Regional Perspectives on Manufacturing: Your Motion Monday Update

Credit: Pamela Kan
THINK MANUFACTURING A group of scholars, educators and manufacturing leaders met last week for a National Network for Manufacturing Innovation (NMMI) workshop at UC Irvine, where BWC President Pamela Kan was featured as one of a few panelists asked to comment on the challenges and answers for sustainable engagement in California's manufacturing ecosystem.

NMMI was born out of a federal push to create a network of manufacturers and close the gap between research and development activities and the actual production of technological innovations. The effort is in the idea-sharing stage right now and the prospect of funding still uncertain. But Pamela said it's encouraging to be part of the conversation.

"I am really honored to have been a part of the workshop and participate as a panel member for the discussion on 'Challenges and Solution for Sustainable Engagement Across the Manufacturing Ecosystem,'" she told us. "I look forward to reading the comment from all four workshops once completed. It is an exciting concept and I am very encouraged to see the United States President focusing on the importance of manufacturing to our country and our economy."

[ See some of what she tweeted from the event on Twitter ]

Panelists at the Sept. 27 event. Credit: Marc Madou
RALLY THE TROOPS The organization that put together the event is made up of several smaller nodes called Institutes for Manufacturing Innovation (IMI for short). Each IMI acts as a catalyst to foster quality manufacturing to help make U.S. manufacturers more competitive in the global economy and to encourage reshoring of manufacturing jobs.

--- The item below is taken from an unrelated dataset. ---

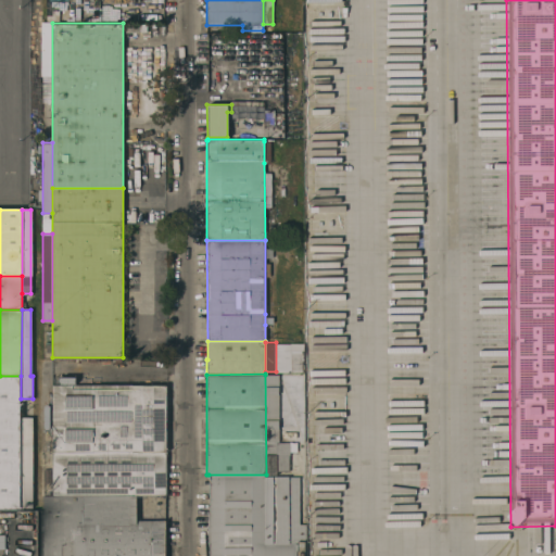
[(265,375),(278,375),(278,430),(297,430),(297,447),(290,447),(290,454),(289,454),(289,470),(277,470),(277,476),(289,476),(299,476),(299,523),(303,523),(304,542),(266,542),(266,475),(265,375)]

These IMIs all over the country will help connect companies, encourage them to collaborate and put them in touch with universities and other research/science organizations to beef up domestic manufacturing and assembly, according to NMMI. Part of the goal, in addition to improving existing manufacturing businesses, is to plan on how to train a future workforce to match the needs of the increasingly higher-tech manufacturing field. The workshop agenda elaborates on that goal:
In bridging the gap between applied research and product development, IMIs will provide shared assets to help companies gain access to cutting-edge capabilities and equipment, and to educate and train students and workers in advanced manufacturing skills. Over a specified period, each IMI will become a self-sustaining technical center of excellence.
ENVISION THE FUTURE We look forward to hearing more from Pamela on how the event turned out. It's encouraging to see industry stakeholders host a meeting of the minds to start thinking about how to shift the nation's priorities to emphasize advanced manufacturing.

"Manufacturing is a matter of fundamental importance to the economic strength and national security of the United States," according to a statement on the Advanced Manufacturing Portal. "More than any other industry, a globally competitive manufacturing sector translates inventions, research discoveries and new ideas into better or novel products or processes."

As a company founded on innovation in guided motion technology, we couldn't agree more.